(The records begins)

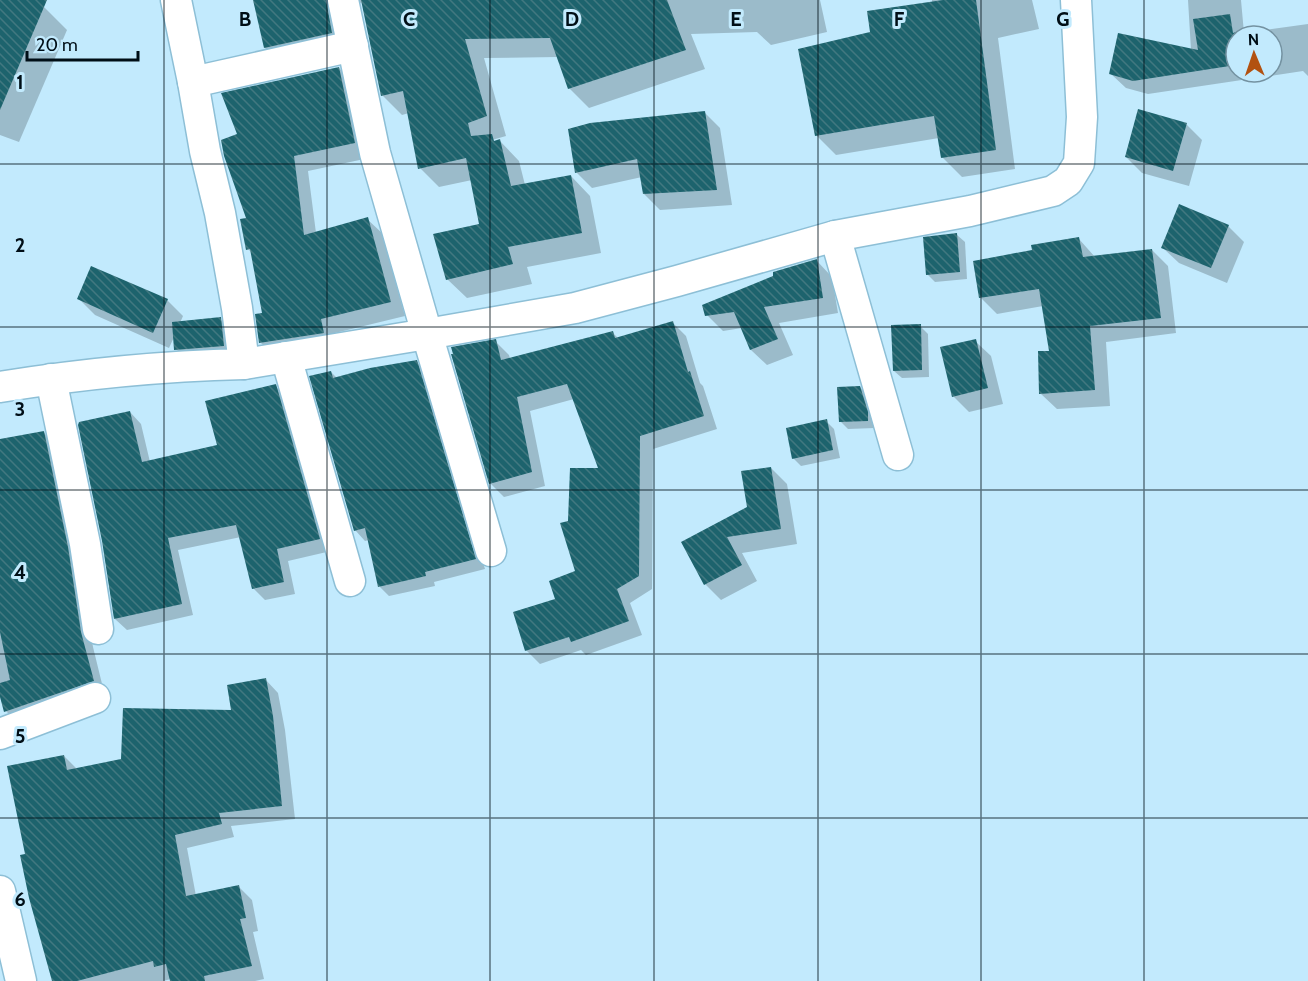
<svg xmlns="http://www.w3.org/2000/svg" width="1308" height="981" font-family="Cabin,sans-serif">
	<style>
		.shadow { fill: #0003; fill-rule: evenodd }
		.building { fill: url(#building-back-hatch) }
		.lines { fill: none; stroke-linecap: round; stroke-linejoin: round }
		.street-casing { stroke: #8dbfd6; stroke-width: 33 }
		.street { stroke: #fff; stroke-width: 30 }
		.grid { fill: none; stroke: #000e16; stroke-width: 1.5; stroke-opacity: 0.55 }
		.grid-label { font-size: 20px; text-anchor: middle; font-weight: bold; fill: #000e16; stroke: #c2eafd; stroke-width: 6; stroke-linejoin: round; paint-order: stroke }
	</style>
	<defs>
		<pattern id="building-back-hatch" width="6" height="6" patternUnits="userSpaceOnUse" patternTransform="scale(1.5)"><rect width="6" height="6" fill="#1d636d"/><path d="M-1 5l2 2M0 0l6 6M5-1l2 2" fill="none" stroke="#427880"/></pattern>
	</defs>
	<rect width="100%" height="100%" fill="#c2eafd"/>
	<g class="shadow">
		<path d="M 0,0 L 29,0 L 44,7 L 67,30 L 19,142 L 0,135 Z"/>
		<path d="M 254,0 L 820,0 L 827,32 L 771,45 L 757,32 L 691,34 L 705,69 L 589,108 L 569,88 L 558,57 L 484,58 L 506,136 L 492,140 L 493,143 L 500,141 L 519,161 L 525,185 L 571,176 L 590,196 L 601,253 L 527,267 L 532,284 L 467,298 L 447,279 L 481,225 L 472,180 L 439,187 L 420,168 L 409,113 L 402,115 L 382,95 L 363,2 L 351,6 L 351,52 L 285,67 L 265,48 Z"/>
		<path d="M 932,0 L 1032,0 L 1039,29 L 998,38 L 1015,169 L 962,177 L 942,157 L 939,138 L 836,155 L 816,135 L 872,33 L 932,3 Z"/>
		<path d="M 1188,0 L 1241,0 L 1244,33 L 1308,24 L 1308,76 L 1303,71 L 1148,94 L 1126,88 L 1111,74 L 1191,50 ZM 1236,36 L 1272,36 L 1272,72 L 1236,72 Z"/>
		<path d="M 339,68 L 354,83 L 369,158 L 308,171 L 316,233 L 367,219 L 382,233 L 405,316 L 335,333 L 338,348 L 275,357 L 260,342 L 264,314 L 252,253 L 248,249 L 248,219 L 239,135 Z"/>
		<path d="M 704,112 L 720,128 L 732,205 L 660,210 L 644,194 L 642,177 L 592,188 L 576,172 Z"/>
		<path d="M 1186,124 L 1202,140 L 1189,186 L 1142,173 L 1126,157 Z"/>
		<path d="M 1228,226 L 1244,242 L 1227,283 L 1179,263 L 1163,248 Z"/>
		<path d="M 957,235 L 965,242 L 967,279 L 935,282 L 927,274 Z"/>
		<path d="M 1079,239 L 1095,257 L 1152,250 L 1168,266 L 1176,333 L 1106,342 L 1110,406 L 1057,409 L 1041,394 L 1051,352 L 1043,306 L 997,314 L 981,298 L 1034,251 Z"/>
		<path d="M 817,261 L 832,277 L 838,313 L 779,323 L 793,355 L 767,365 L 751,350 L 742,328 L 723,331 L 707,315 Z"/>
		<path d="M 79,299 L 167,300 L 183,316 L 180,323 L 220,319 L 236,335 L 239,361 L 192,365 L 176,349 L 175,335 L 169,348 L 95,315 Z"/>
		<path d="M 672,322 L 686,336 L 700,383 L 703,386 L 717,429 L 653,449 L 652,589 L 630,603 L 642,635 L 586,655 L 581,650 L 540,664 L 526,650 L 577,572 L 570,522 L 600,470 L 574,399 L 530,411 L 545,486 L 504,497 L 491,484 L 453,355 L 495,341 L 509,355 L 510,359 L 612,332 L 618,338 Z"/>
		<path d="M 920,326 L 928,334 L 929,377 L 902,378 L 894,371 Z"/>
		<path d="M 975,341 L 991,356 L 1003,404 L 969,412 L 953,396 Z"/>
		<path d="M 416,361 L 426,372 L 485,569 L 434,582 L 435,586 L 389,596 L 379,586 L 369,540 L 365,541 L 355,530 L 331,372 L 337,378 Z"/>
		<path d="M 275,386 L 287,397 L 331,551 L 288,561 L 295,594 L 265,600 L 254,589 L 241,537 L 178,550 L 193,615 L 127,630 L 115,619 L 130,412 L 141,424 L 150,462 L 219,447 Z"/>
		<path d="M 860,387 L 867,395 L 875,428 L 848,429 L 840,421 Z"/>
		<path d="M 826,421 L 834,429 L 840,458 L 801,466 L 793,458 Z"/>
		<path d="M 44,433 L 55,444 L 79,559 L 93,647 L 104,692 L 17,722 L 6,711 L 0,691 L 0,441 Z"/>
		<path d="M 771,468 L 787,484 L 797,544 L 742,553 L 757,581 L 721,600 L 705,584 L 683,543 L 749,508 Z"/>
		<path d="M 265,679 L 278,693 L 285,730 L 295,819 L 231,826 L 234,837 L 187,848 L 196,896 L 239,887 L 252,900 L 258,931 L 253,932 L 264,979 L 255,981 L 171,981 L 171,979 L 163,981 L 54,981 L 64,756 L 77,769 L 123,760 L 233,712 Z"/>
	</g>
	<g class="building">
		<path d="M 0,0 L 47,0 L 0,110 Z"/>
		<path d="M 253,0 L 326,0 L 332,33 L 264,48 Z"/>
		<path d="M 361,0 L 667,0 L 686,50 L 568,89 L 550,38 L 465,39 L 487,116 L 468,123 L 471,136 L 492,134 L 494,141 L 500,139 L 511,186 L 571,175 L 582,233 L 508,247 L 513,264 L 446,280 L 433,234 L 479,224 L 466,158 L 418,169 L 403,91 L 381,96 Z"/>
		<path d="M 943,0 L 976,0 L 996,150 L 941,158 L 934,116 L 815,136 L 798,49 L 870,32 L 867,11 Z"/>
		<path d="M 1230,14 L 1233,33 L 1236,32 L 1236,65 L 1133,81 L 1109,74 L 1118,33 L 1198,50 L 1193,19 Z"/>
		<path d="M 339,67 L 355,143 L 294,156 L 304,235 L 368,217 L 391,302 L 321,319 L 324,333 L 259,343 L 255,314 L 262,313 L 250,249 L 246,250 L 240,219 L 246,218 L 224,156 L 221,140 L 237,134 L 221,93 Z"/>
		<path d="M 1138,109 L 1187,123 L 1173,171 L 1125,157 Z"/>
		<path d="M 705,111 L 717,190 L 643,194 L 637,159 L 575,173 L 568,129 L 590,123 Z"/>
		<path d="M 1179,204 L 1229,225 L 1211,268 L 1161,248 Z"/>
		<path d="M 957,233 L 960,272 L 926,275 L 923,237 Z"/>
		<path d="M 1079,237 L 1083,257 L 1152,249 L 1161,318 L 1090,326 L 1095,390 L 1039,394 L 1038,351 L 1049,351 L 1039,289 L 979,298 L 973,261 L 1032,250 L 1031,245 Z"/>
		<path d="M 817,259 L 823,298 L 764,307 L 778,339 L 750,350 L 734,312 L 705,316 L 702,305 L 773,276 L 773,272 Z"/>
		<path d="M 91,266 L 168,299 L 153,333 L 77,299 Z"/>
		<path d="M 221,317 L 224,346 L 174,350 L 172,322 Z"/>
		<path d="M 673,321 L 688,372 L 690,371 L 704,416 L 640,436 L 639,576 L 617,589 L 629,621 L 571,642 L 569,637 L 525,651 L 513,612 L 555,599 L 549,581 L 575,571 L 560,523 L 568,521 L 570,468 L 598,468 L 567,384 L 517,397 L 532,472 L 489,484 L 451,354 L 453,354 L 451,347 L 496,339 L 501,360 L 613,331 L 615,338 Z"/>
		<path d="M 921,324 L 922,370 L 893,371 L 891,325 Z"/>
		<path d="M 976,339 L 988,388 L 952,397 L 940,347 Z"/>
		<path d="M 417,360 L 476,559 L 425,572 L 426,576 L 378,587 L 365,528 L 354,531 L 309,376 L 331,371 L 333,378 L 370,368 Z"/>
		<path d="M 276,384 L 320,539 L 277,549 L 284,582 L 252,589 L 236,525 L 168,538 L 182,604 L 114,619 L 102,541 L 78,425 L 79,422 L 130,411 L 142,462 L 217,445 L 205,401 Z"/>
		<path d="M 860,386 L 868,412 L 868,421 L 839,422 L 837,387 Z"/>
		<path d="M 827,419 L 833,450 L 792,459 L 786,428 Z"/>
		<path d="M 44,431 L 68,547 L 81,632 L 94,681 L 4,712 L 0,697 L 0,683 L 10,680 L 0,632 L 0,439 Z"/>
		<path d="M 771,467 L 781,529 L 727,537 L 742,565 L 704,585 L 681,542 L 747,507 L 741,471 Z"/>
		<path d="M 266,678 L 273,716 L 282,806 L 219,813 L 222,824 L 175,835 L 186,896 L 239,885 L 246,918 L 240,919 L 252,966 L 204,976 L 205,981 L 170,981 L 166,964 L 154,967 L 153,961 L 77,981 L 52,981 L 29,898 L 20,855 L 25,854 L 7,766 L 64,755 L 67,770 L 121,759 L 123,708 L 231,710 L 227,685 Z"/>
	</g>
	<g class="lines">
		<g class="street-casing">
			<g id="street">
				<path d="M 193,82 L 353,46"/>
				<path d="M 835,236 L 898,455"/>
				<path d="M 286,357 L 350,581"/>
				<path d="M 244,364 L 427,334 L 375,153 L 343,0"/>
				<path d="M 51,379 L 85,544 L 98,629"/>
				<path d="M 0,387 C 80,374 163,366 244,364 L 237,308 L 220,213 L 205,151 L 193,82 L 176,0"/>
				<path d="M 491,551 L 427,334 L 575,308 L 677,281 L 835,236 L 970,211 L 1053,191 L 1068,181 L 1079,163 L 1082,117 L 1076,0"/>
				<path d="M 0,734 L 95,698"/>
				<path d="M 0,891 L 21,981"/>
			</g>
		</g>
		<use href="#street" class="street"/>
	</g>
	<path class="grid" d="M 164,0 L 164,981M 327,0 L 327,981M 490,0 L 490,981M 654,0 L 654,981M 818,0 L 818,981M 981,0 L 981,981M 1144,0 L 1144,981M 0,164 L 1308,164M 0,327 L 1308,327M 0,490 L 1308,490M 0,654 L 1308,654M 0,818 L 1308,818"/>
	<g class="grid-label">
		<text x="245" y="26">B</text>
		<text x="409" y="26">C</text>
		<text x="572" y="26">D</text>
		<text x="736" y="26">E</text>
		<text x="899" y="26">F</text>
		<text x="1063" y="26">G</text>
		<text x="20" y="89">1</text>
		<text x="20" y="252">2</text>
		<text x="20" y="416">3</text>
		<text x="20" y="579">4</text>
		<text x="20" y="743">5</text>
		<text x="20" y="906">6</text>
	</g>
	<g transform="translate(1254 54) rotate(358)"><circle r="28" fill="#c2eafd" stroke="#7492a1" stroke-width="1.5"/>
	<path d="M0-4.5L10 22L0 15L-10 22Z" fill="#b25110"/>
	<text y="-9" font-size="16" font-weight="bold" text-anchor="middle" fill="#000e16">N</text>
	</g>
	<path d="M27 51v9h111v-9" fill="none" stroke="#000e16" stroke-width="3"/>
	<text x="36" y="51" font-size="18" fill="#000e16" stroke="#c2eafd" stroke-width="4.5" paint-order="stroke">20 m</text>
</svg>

(The records ends)

* _Exercise description_
Show every line of the listing that includes the word "lines".

* _Worked solution_
		.lines { fill: none; stroke-linecap: round; stroke-linejoin: round }
	<g class="lines">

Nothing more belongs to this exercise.